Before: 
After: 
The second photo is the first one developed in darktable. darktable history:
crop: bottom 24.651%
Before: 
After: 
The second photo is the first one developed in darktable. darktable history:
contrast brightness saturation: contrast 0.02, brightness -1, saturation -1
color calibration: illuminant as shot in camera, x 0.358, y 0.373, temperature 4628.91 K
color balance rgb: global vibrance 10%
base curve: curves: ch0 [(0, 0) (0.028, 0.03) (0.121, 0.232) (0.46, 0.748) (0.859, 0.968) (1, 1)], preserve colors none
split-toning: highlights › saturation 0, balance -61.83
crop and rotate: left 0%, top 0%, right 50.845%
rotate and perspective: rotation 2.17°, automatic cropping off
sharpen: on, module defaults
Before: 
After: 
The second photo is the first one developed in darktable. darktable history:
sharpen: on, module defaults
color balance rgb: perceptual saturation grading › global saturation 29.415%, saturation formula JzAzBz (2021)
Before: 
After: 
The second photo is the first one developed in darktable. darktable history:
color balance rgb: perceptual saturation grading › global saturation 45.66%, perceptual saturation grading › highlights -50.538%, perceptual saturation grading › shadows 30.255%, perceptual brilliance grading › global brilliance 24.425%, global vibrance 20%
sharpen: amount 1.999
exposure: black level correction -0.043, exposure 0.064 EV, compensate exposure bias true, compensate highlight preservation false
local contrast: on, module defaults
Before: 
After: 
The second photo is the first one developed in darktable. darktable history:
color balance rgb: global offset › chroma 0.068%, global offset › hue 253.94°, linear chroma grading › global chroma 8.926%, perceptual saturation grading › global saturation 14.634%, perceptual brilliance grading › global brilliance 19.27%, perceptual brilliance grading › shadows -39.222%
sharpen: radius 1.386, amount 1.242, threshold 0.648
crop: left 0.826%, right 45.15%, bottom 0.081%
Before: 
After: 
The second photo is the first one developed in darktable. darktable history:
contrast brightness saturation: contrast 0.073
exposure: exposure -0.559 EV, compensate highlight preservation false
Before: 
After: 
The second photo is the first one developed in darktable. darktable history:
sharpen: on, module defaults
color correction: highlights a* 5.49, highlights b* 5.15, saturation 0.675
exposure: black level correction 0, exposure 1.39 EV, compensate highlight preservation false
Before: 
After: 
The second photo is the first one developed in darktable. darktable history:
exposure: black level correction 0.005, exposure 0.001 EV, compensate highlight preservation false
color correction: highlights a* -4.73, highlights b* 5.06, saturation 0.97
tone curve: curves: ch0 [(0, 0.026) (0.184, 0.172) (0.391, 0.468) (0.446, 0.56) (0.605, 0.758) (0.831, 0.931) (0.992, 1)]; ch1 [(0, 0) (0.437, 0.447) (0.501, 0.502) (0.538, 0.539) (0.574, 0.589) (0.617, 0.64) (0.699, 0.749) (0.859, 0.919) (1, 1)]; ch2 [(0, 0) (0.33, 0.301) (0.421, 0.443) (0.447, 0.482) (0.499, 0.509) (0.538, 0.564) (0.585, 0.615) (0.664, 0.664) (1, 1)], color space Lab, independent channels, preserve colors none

★ ★ ★ ★ ★ ★ ★

What to produce:
Copy out everything from the start of the rows down to the line containing "crop: bottom 24.651%", keeping both of those ends.

The solution:
Before: 
After: 
The second photo is the first one developed in darktable. darktable history:
crop: bottom 24.651%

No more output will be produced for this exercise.